Saturday, 13 June 2009


Unnayan Onneshawn (UO), a local development think tank, said Friday the proposed budgetary measures would not help achieve the poverty reduction target of the present government, reports UNB.
In its budget response, the UO said that the huge government borrowing would create an adverse impact on the macro-economic balance and in the long run would jack up the inflation.
"As per the budgetary proposal the government has to rely heavily on borrowings -- external and domestic -- to meet the budget deficit that is set to Tk 343.58 billion or 5.0 per cent of GDP, which is the highest in Bangladesh."
It said the large deficit financing would certainly have macroeconomic impacts. Besides, the proposed budget estimated a revenue generation of Tk 794.61 billion that would be a difficult task to achieve.
The UO said uncertainty on future investment still loomed large as the proposed measures did not follow any comprehensive investment strategy, nor did it have any strategic link between growth and poverty reduction, though prima facie it looked that the size of public investment as well as incentives to the private sector were expected to help increase future investment.
It said that though there were some measures in the budget for expanding the social safety net, it would not be enough to bring down poverty to 25 per cent by 2013 as envisaged by the government in its election manifesto.
"One of the reasons is that the number of additional poor that will incorporate into the government social safety-net programme for the next one year is far less than the number of people that required to be graduated out of poverty each year to achieve the target."
Outlining the negative impact of the huge government borrowing proposed in the budget, the UO said if the government borrowed from the commercial sources it would definitely crowd out private investment impeding the government's objective to increase investment and disturb the money market due to increase in credit demand.
It said excess money supply to meet the borrowing would reduce the value of money relative to that of goods and services as there would be too much money to chase fewer goods and services creating inflation.
It said since the current fiscal had already run down with high public borrowing, especially that from the domestic sources, an even higher budget deficit would clearly worsen the public debt situation.
"In fact, the country is effectively caught in a 'debt trap' whereby a high existing level of outstanding debt implies a high level of interest payments which lead to a large budget deficit in the subsequent years that has to be financed correspondingly by large borrowings which add to the debt and so on."
The UO said the result was increasing growth in debt and budget deficits which created fundamental macro economic imbalances and had a number of unfavourable consequences including the 'crowding out' of the private sector and a decline in private investment through rise in interest rates and a rise in the current account deficit in the balance of payments.
On government's pledge to make the agriculture and rural sector vibrant, it said that decrease in agriculture subsidy was unexpected when the government pledged to ensure self-sufficiency in food.
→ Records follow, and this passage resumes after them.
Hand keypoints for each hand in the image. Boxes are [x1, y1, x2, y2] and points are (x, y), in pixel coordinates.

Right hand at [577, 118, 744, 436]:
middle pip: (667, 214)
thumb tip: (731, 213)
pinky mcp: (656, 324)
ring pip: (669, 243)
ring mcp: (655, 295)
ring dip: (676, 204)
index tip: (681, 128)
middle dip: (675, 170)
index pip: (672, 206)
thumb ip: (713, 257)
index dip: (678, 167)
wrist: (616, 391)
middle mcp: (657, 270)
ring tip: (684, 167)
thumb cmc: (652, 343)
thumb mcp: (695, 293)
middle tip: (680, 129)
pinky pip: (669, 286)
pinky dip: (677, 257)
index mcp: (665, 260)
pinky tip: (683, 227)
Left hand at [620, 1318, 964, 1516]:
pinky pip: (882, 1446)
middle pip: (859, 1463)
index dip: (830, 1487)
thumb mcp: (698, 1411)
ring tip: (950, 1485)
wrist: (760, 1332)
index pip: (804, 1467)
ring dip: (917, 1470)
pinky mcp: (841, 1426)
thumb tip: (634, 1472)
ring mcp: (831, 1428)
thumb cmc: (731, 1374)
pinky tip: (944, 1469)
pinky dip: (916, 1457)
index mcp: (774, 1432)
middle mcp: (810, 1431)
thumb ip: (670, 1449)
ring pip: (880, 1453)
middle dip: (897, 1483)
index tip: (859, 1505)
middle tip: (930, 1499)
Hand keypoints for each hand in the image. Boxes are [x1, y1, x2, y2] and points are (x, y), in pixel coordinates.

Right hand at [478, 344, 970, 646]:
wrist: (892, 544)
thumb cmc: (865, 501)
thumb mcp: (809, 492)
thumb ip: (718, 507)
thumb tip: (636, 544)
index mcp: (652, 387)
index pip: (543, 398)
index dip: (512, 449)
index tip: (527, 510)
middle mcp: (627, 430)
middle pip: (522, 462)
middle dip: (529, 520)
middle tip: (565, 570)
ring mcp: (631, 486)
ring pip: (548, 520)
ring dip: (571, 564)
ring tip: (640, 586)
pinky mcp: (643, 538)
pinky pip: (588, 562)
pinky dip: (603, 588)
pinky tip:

When farmers were struggling with increasing cost of production and were deprived of fair prices, decrease in subsidy was a shocking blow.
The UO noted that though the government stressed rural development, except for 'one house one farm' programme', the budget offered no other specific measures for rural development.
Besides, the budget for rural development and LGED was proposed combining development and non-development components, which might not capture actual development programme in rural area. While political interference has dominated in project selection in the past, corruption and ineffective local government remain major hurdles, the UO said.